Content negotiation mechanics works when your consumers (ex. user-agent) include several VND types they are willing (or able) to process. This is via comma-separated lists of MIME types, each combined with a
(q, default value = 1.0, ranges from 0.0 to 1.0), which is a parameter indicating the relative degree of preference between the different MIME types. Example:
[Accept: application/your.domain.mime -v1-4-3+json; q=1.0, application/your.client.mime-v1-2-0+json ; q=0.8]. This means if the request arrives to a server node that can process both API versions (1.4.3 & 1.2.0), the client prefers the latest version.
This helps if during development, you have created different branches for each version which leads to different versions deployed across different nodes, for example: if one server is outdated and only serves 1.2.0, while the other is at the latest branch 1.4.3; when such request comes to the former, the server will respond based on the 1.2.0, even the client prefers the latest, BUT the point here he won’t get - God forbid - a 404 error.

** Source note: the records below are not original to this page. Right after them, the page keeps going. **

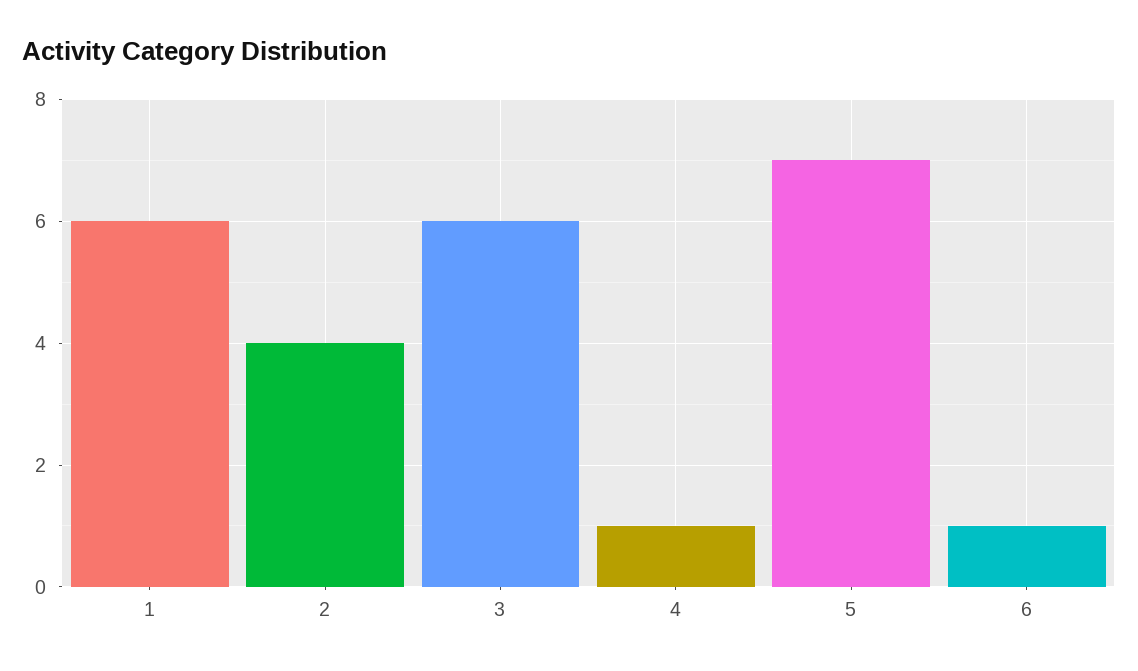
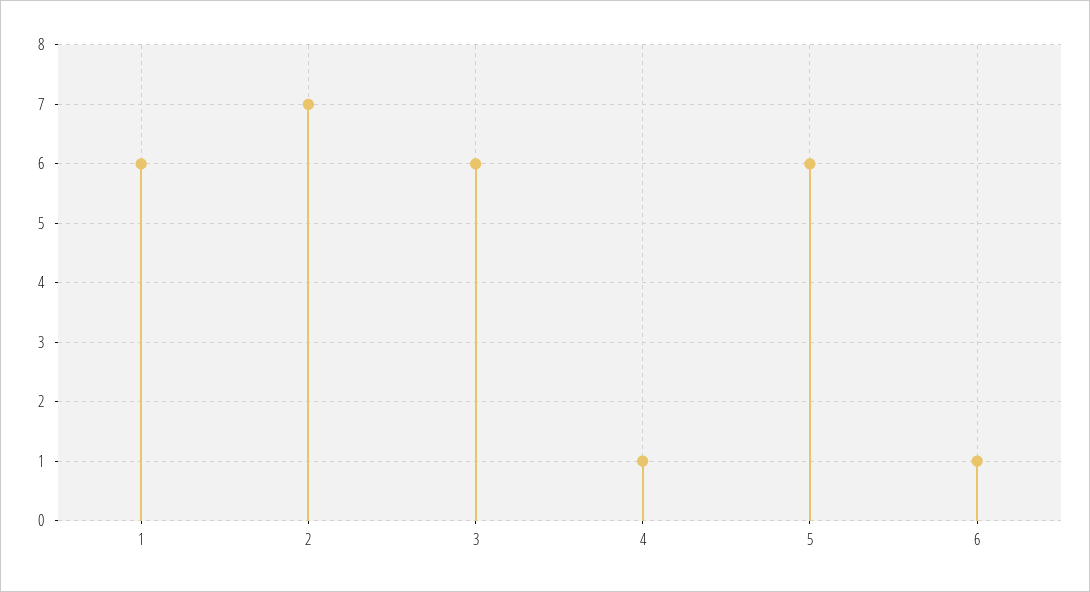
  {
    "1": 6,
-   "2": 4,
+   "2": 7,
    "3": 6,
    "4": 1,
-   "5": 7,
+   "5": 6,
    "6": 1
  }

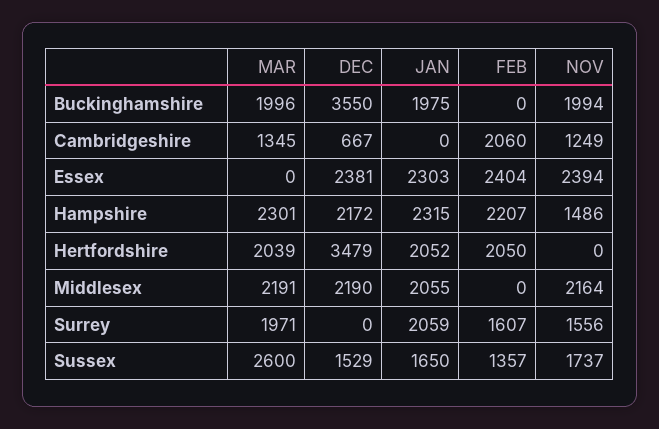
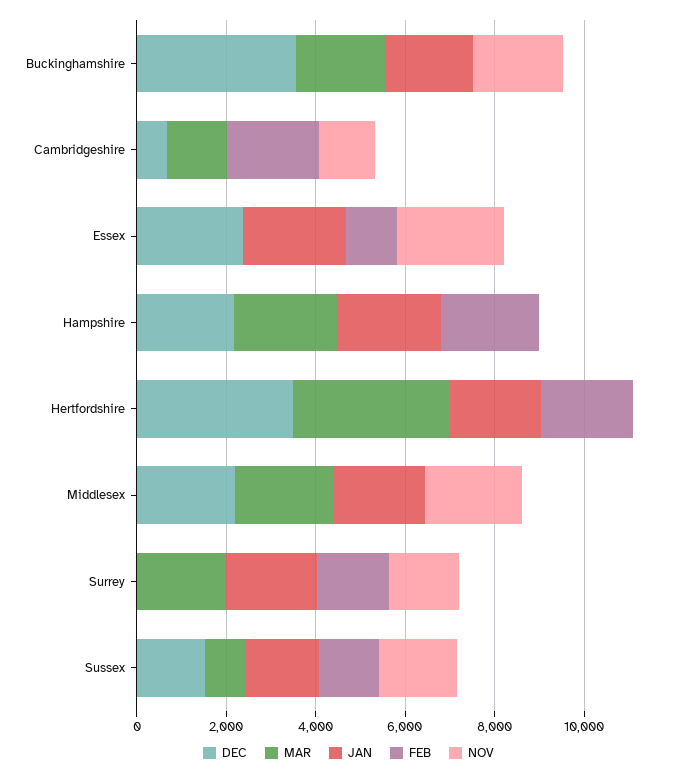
  {
    "MAR": {
      "Buckinghamshire": 1996,
      "Cambridgeshire": 1345,
      "Essex": 0,
      "Hampshire": 2301,
-     "Hertfordshire": 2039,
+     "Hertfordshire": 3500,
      "Middlesex": 2191,
      "Surrey": 1971,
-     "Sussex": 2600
+     "Sussex": 1000
    },
    "DEC": {
      "Buckinghamshire": 3550,
      "Cambridgeshire": 667,
      "Essex": 2381,
      "Hampshire": 2172,
      "Hertfordshire": 3479,
      "Middlesex": 2190,
      "Surrey": 0,
      "Sussex": 1529
    },
    "JAN": {
      "Buckinghamshire": 1975,
      "Cambridgeshire": 0,
      "Essex": 2303,
      "Hampshire": 2315,
      "Hertfordshire": 2052,
      "Middlesex": 2055,
      "Surrey": 2059,
      "Sussex": 1650
    },
    "FEB": {
      "Buckinghamshire": 0,
      "Cambridgeshire": 2060,
-     "Essex": 2404,
+     "Essex": 1000,
      "Hampshire": 2207,
      "Hertfordshire": 2050,
      "Middlesex": 0,
      "Surrey": 1607,
      "Sussex": 1357
    },
    "NOV": {
      "Buckinghamshire": 1994,
      "Cambridgeshire": 1249,
      "Essex": 2394,
-     "Hampshire": 1486,
+     "Hampshire": 0,
      "Hertfordshire": 0,
      "Middlesex": 2164,
      "Surrey": 1556,
      "Sussex": 1737
    }
  }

If a consumer / agent / client is sloppy enough and they does not provide an appropriate version in the header, indeed they get 404 as a response, but the server now responds with the Content-Type all the time, which has the version the server supports, and hence the consumer will realize the issue immediately.
If the consumer does not provide preferences altogether; you can always use your proxy ex. NGINX / HAProxy or your API Gateway to route the API call to the appropriate server based on the target server’s compatibility against the version included in the request’s Accept header.
Content negotiation is powerful, and it does not stop at these two headers only; same concept can be used for other headers ex.
User-Agent, …etc. when your server has different representations of your resources.
With the above tactics - and others of course, if the consumer just disregards the versioning scheme, documentation, versioning encoding (URL, or HTTP Headers) …etc. and decides to leapfrog to a MAJOR version that – by definition – breaks their code without making changes at their end to accommodate that, then it is their fault, and you have done your due diligence. The key takeaways can be briefed in the following points:
MINOR and PATCH changes / versions must be backward compatible.
Once a consumer subscribed to an API, they are subscribed to all its versions; it is your consumers’ decision on which branch to process.
Use custom MIME type & encode versions into URL & HTTP headers
Mention version in your responses, especially in error cases.
Be able to handle different versions on parallel and make use of content negotiation mechanism. Not easy-peasy, but an elite approach.
Use different branches during development for each version.